Dyskinesia of rat models can occur in several conditions: acute levodopa (L-DOPA) administration provided that the drug dose is sufficiently high and/or that the nigrostriatal dopamine (DA) pathway is seriously damaged, and repeated L-DOPA administration which could cause a reduction of the dyskinesia-threshold dose, a progressive aggravation and an increasing incidence of dyskinesia. Therefore, if the damage of the nigrostriatal DA pathway is extremely severe, what abnormal movements can be elicited by first injecting L-DOPA or other dopaminergic agonists? The problem deserves exploring.
Rat models with damage of varying severity were divided into three groups: the serious lesion [induced by 40 µg 6-hydroxydopamine (6-OHDA), two injected coordinates including substantia nigra (SN) and medial forebrain bundle], the moderate lesion (20 µg 6-OHDA, a coordinate in SN) and the control. Three weeks after lesion, the Rota Rad test and Cylinder test were performed to assess the motor activities of rat models, the abnormal involuntary movements (AIMs) elicited by L-DOPA or apomorphine (APO) were observed, and the dopaminergic degeneration in SN and striatum was determined.
Both seriously lesioned rats and the moderately were observed to exhibit a significant decrease in motor activities. In the rats with a serious lesion, scarcely any dopaminergic neurons were present in the SN, tissue DA level decreased by 99% in the striatum, and both L-DOPA and APO could elicit AIMs and rotational movements. In the rats with the moderate lesion, only rotation movements could be elicited. The rotation speed of moderately lesioned rats was 9 turns/min, but that of seriously was only 4.5 turns/min elicited by APO.
Both dyskinesia and rotation movement are the specific expressions elicited by L-DOPA or APO in rats whose SN is damaged by 6-OHDA. Dyskinesia reflects more severe damage than rotation movement.

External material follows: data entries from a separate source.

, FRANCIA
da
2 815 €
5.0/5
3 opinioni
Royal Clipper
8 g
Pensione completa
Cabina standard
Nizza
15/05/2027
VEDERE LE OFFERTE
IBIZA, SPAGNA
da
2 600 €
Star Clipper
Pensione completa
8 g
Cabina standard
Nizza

在几种情况下,大鼠模型会出现运动障碍:急性左旋多巴(L-DOPA)给药,只要药物剂量足够高和/或黑质纹状体多巴胺(DA)通路严重受损,以及重复的 L-DOPA 给药,可能导致运动障碍阈值剂量降低、逐渐加重和运动障碍发生率增加。因此,如果黑质纹状体 DA 通路的损伤极其严重,第一次注射 L-DOPA 或其他多巴胺激动剂会引起什么异常运动?这个问题值得探讨。

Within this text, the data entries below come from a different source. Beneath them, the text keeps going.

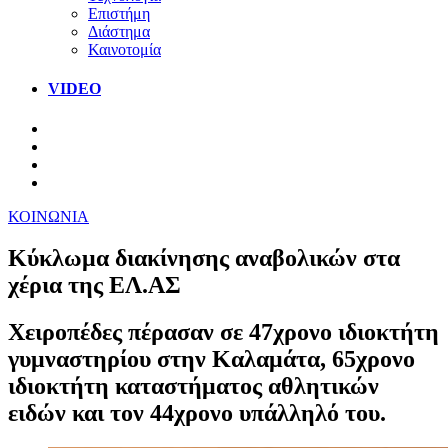
Επιστήμη
Διάστημα
Καινοτομία
VIDEO
ΚΟΙΝΩΝΙΑ
Κύκλωμα διακίνησης αναβολικών στα
χέρια της ΕΛ.ΑΣ
Χειροπέδες πέρασαν σε 47χρονο ιδιοκτήτη
γυμναστηρίου στην Καλαμάτα, 65χρονο
ιδιοκτήτη καταστήματος αθλητικών
ειδών και τον 44χρονο υπάλληλό του.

将损伤程度不同的大鼠模型分为三组:严重损伤[由 40μg 6-羟多巴胺(6-OHDA)诱导,两个注射坐标包括黑质(SN)和内侧前脑束]、中度损伤(20μg 6-OHDA,SN 中的一个坐标)和对照组。损伤后 3 周,进行转棒试验和圆筒试验评估大鼠模型的运动活动,观察 L-DOPA 或阿朴吗啡(APO)引起的异常不自主运动(AIMs),并测定 SN 和纹状体的多巴胺能变性。
严重损伤和中度损伤的大鼠均观察到运动活动明显减少。在严重损伤的大鼠中,SN 中几乎没有多巴胺能神经元,纹状体中的组织 DA 水平降低了 99%,L-DOPA 和 APO 均可引起 AIMs 和旋转运动。在中度损伤的大鼠中,仅可引起旋转运动。中度损伤大鼠的旋转速度为 9 转/分,而严重损伤大鼠的旋转速度仅为 4.5 转/分,由 APO 引起。
6-OHDA 损伤 SN 后,L-DOPA 或 APO 引起的运动障碍和旋转运动均为大鼠的特异性表现。运动障碍比旋转运动反映更严重的损伤。